[Dataset records]

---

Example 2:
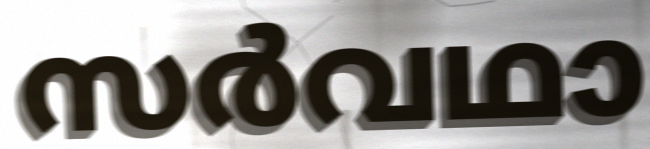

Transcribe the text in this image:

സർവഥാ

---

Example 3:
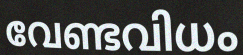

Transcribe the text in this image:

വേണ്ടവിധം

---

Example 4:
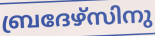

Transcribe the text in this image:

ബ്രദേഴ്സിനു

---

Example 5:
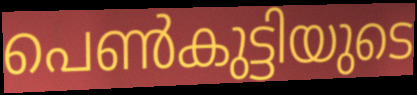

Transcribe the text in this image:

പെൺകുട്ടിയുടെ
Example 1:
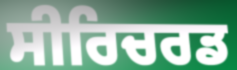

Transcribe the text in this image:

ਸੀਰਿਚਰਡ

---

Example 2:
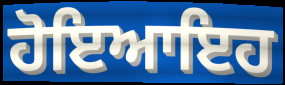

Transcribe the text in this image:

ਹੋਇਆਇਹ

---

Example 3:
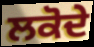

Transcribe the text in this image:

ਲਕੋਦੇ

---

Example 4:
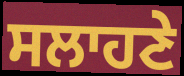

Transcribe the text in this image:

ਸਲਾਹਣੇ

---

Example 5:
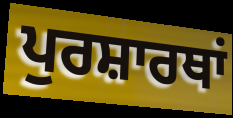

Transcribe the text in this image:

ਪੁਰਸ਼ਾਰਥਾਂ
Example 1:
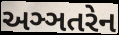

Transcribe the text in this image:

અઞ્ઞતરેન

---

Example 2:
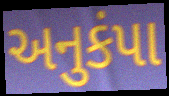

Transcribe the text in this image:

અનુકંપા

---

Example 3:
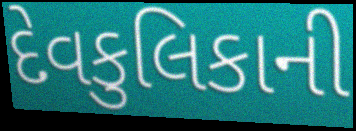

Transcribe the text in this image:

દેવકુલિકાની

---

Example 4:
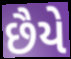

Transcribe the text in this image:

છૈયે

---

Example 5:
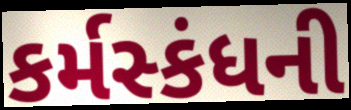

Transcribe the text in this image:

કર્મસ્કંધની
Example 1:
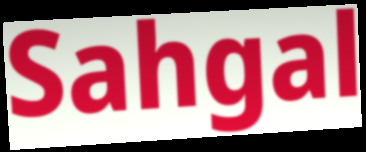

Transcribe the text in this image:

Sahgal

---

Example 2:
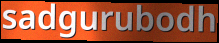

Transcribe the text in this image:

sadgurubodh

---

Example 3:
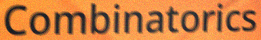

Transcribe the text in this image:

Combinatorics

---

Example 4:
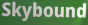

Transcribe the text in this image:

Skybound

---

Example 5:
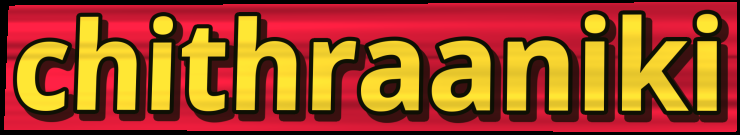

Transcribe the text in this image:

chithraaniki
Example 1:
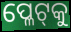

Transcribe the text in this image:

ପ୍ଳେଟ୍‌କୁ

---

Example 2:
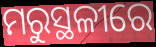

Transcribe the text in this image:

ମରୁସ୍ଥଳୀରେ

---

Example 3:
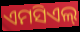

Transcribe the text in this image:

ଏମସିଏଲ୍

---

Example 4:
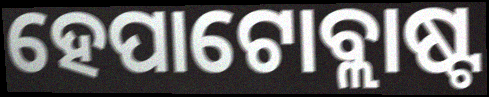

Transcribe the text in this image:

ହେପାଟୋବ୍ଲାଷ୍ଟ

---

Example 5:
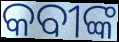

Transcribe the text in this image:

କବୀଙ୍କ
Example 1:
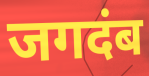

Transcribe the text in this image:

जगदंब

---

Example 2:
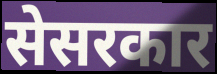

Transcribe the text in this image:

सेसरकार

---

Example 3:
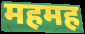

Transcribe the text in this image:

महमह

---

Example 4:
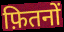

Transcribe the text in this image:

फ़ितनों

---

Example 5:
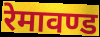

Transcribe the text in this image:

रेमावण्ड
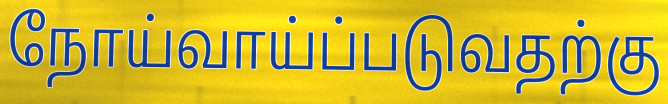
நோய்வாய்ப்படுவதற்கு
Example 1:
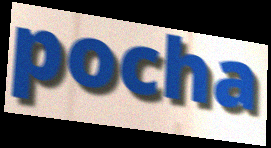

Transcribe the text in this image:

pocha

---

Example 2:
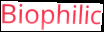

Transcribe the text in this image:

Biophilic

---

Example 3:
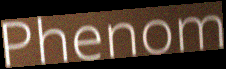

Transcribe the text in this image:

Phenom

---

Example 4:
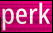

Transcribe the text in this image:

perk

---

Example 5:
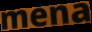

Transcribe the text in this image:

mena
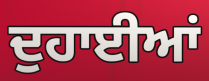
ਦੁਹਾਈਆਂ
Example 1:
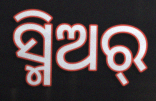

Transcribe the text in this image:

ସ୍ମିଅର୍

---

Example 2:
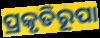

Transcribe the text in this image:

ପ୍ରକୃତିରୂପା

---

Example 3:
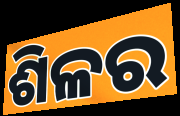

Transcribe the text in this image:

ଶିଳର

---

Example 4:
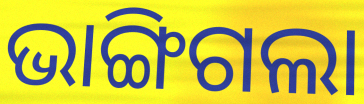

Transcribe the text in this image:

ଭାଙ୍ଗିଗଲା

* [PROBLEM TO SOLVE] All that is needed is the data above, repeated exactly, without the pictures.

* [WRITTEN ANSWER]
---

Example 2:

Transcribe the text in this image:

സർവഥാ

---

Example 3:

Transcribe the text in this image:

വേണ്ടവിധം

---

Example 4:

Transcribe the text in this image:

ബ്രദേഴ്സിനു

---

Example 5:

Transcribe the text in this image:

പെൺകുട്ടിയുടെ
Example 1:

Transcribe the text in this image:

ਸੀਰਿਚਰਡ

---

Example 2:

Transcribe the text in this image:

ਹੋਇਆਇਹ

---

Example 3:

Transcribe the text in this image:

ਲਕੋਦੇ

---

Example 4:

Transcribe the text in this image:

ਸਲਾਹਣੇ

---

Example 5:

Transcribe the text in this image:

ਪੁਰਸ਼ਾਰਥਾਂ
Example 1:

Transcribe the text in this image:

અઞ્ઞતરેન

---

Example 2:

Transcribe the text in this image:

અનુકંપા

---

Example 3:

Transcribe the text in this image:

દેવકુલિકાની

---

Example 4:

Transcribe the text in this image:

છૈયે

---

Example 5:

Transcribe the text in this image:

કર્મસ્કંધની
Example 1:

Transcribe the text in this image:

Sahgal

---

Example 2:

Transcribe the text in this image:

sadgurubodh

---

Example 3:

Transcribe the text in this image:

Combinatorics

---

Example 4:

Transcribe the text in this image:

Skybound

---

Example 5:

Transcribe the text in this image:

chithraaniki
Example 1:

Transcribe the text in this image:

ପ୍ଳେଟ୍‌କୁ

---

Example 2:

Transcribe the text in this image:

ମରୁସ୍ଥଳୀରେ

---

Example 3:

Transcribe the text in this image:

ଏମସିଏଲ୍

---

Example 4:

Transcribe the text in this image:

ହେପାଟୋବ୍ଲାଷ୍ଟ

---

Example 5:

Transcribe the text in this image:

କବୀଙ୍କ
Example 1:

Transcribe the text in this image:

जगदंब

---

Example 2:

Transcribe the text in this image:

सेसरकार

---

Example 3:

Transcribe the text in this image:

महमह

---

Example 4:

Transcribe the text in this image:

फ़ितनों

---

Example 5:

Transcribe the text in this image:

रेमावण्ड
நோய்வாய்ப்படுவதற்கு
Example 1:

Transcribe the text in this image:

pocha

---

Example 2:

Transcribe the text in this image:

Biophilic

---

Example 3:

Transcribe the text in this image:

Phenom

---

Example 4:

Transcribe the text in this image:

perk

---

Example 5:

Transcribe the text in this image:

mena
ਦੁਹਾਈਆਂ
Example 1:

Transcribe the text in this image:

ସ୍ମିଅର୍

---

Example 2:

Transcribe the text in this image:

ପ୍ରକୃତିରୂପା

---

Example 3:

Transcribe the text in this image:

ଶିଳର

---

Example 4:

Transcribe the text in this image:

ଭାଙ୍ଗିଗଲା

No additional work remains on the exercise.